The problem with most Report of Findings is that they don’t work. They fail to get results for the patient. Allow me to repeat that statement, “They fail to get results for the patient.” Most reports do not cultivate trust, deliver meaning or move the patient to follow through. Reports too often leave the patient dazed and confused and a confused mind always says no. This has real consequences for both you and your patients. The patient misses the opportunity to get the care they want and you lose the opportunity to serve!
You probably think (hope) that getting a patient to accept your recommendations is pretty straight forward. You gather the history, do the appropriate exams, formulate a plan and boom they start care. And of course the most famous bromide of them all, “They stay, pay and refer.” Too often reports are heavy on facts and light on human touch. Data-dumping does not get the results the patient needs. A doctor-centered report of findings focuses on what the doctor needs to say.

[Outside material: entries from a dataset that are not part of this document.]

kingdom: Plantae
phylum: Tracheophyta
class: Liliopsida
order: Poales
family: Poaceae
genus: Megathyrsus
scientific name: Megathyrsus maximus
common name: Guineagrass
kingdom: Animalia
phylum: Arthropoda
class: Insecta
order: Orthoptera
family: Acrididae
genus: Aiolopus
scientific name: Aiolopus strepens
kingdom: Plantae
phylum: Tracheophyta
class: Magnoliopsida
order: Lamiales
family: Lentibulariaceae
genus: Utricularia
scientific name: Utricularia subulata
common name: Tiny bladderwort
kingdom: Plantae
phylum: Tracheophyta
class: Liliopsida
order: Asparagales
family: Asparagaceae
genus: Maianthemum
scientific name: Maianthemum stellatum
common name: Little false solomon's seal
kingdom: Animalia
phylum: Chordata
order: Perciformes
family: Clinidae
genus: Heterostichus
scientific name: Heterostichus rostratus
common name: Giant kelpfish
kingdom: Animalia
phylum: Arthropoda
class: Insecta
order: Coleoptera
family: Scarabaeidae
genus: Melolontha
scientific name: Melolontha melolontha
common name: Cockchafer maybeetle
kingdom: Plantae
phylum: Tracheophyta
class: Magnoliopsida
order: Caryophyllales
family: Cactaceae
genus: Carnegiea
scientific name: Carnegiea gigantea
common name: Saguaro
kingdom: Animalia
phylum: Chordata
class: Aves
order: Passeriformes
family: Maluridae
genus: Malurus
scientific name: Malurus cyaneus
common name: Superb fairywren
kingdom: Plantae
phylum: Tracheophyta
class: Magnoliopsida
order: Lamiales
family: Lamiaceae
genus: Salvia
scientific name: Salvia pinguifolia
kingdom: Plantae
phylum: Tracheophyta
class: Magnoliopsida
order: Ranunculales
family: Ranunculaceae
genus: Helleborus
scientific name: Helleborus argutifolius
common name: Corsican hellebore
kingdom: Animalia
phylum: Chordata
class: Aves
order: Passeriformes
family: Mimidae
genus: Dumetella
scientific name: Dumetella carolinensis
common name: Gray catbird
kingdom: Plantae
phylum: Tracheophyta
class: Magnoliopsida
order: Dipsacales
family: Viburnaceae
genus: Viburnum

A patient-centered approach focuses on what the patient needs to hear, it “relates” to the patient.
Stop reporting your findings and start “Relating Your Findings” using the following three steps.
- Personalize the report
- Give the patient your best recommendation
- Make the decision process easy
Personalize every report.
Begin your presentation with, “As I understand it, the most important thing for you right now is to be able to_____.” Never use dogmatic platitudes like “You need to come for the rest of your life,” or weak avoidance tactics like “If you’re not better after five adjustments then chiropractic won’t work for you.” Both are cookie cutter one size fits all positions.
Make your best recommendation your only recommendation.
Interpret the examination findings then stand firmly upon your clinical opinion, best available evidence and experience to date. This is your point of view; you are the expert. Is it always right? Of course not, but it is the best you can do with what you know right now. Changing your recommendation during the report when you sense resistance is not patient-centered. It is, in fact, doctor-centered and fear driven behavior. Too often the fear of being criticized, or the need to make everyone happy makes us people pleasers not patient leaders.
Make the decision process easy
You must make the decision process easy. Address the patient’s problem in the context of how it is limiting their life. Make the cause of their symptoms tangible. Instead of saying misalignments are caused by toxins, thoughts and trauma, tell them exactly what you think. As an example you could say, “Spinal misalignments can occur as a result of accumulated stress and injuries. In your case I suspect ____.” And make the care plan simple. As an example, “In order to get the results we are both looking for you will need a concentrated course of care over the next ____”
The reality is that patient non-compliance is a source of frustration for all health care providers. Yet chiropractors need to be better because our margin for error is a whole lot less. People always pay for services they value and value the services they pay for. And in today’s stingy economy, chiropractic care needs to be affordable and valued. You can take charge of your practice but only if you take responsibility for your role in patient non-compliance.